Aim of the exercise: Quote the lines from the very beginning of the records, stopping after the line that contains "-0.427861, 0.900154, 0.205438]]" and including it.

Data for estimating relative pose:
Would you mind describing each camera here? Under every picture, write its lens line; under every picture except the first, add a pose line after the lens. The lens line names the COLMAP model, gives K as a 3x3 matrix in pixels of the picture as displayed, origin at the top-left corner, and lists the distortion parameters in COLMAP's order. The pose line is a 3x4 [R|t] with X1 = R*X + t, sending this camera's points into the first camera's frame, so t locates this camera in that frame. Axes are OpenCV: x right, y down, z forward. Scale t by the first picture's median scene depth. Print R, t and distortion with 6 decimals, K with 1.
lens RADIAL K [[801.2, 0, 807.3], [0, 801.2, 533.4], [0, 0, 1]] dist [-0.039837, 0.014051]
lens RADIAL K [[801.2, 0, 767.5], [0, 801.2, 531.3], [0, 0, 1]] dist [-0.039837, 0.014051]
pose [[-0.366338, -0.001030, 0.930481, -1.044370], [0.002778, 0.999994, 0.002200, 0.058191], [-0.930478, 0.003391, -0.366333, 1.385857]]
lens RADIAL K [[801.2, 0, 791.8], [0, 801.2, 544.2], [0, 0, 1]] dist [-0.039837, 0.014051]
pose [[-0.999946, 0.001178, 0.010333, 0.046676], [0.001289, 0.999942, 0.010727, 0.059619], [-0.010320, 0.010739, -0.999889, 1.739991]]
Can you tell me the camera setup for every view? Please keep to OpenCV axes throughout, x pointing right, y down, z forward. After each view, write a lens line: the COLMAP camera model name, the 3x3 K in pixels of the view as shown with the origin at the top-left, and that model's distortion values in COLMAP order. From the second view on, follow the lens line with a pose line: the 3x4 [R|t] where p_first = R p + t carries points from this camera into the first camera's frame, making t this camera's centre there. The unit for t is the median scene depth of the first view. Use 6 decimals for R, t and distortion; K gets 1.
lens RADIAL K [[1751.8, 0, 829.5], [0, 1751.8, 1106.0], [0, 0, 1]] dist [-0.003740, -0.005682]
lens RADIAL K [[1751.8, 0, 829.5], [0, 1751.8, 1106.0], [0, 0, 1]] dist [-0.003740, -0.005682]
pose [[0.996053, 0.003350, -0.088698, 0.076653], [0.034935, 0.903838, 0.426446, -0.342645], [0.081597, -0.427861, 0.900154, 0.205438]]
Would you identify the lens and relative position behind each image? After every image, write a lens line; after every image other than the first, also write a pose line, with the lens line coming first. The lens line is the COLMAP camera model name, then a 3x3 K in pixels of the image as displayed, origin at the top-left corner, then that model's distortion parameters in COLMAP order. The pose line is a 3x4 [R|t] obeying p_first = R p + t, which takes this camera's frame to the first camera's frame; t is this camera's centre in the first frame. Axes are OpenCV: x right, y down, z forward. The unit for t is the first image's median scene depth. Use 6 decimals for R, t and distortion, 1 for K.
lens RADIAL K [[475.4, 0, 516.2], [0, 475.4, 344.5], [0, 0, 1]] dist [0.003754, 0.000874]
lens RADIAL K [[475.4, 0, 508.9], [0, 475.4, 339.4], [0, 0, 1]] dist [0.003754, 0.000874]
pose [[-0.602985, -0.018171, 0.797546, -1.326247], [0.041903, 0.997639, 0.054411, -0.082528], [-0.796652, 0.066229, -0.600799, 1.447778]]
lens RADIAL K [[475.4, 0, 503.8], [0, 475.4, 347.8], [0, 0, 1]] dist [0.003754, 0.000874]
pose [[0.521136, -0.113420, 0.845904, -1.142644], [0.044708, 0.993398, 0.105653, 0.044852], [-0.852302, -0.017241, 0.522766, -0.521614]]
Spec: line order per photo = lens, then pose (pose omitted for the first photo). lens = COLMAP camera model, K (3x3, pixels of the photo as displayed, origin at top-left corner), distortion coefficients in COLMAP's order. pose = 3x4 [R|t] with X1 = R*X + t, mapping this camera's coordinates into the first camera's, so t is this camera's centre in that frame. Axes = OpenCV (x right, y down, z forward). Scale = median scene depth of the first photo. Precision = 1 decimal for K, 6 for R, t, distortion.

Exercise output:
Would you mind describing each camera here? Under every picture, write its lens line; under every picture except the first, add a pose line after the lens. The lens line names the COLMAP model, gives K as a 3x3 matrix in pixels of the picture as displayed, origin at the top-left corner, and lists the distortion parameters in COLMAP's order. The pose line is a 3x4 [R|t] with X1 = R*X + t, sending this camera's points into the first camera's frame, so t locates this camera in that frame. Axes are OpenCV: x right, y down, z forward. Scale t by the first picture's median scene depth. Print R, t and distortion with 6 decimals, K with 1.
lens RADIAL K [[801.2, 0, 807.3], [0, 801.2, 533.4], [0, 0, 1]] dist [-0.039837, 0.014051]
lens RADIAL K [[801.2, 0, 767.5], [0, 801.2, 531.3], [0, 0, 1]] dist [-0.039837, 0.014051]
pose [[-0.366338, -0.001030, 0.930481, -1.044370], [0.002778, 0.999994, 0.002200, 0.058191], [-0.930478, 0.003391, -0.366333, 1.385857]]
lens RADIAL K [[801.2, 0, 791.8], [0, 801.2, 544.2], [0, 0, 1]] dist [-0.039837, 0.014051]
pose [[-0.999946, 0.001178, 0.010333, 0.046676], [0.001289, 0.999942, 0.010727, 0.059619], [-0.010320, 0.010739, -0.999889, 1.739991]]
Can you tell me the camera setup for every view? Please keep to OpenCV axes throughout, x pointing right, y down, z forward. After each view, write a lens line: the COLMAP camera model name, the 3x3 K in pixels of the view as shown with the origin at the top-left, and that model's distortion values in COLMAP order. From the second view on, follow the lens line with a pose line: the 3x4 [R|t] where p_first = R p + t carries points from this camera into the first camera's frame, making t this camera's centre there. The unit for t is the median scene depth of the first view. Use 6 decimals for R, t and distortion; K gets 1.
lens RADIAL K [[1751.8, 0, 829.5], [0, 1751.8, 1106.0], [0, 0, 1]] dist [-0.003740, -0.005682]
lens RADIAL K [[1751.8, 0, 829.5], [0, 1751.8, 1106.0], [0, 0, 1]] dist [-0.003740, -0.005682]
pose [[0.996053, 0.003350, -0.088698, 0.076653], [0.034935, 0.903838, 0.426446, -0.342645], [0.081597, -0.427861, 0.900154, 0.205438]]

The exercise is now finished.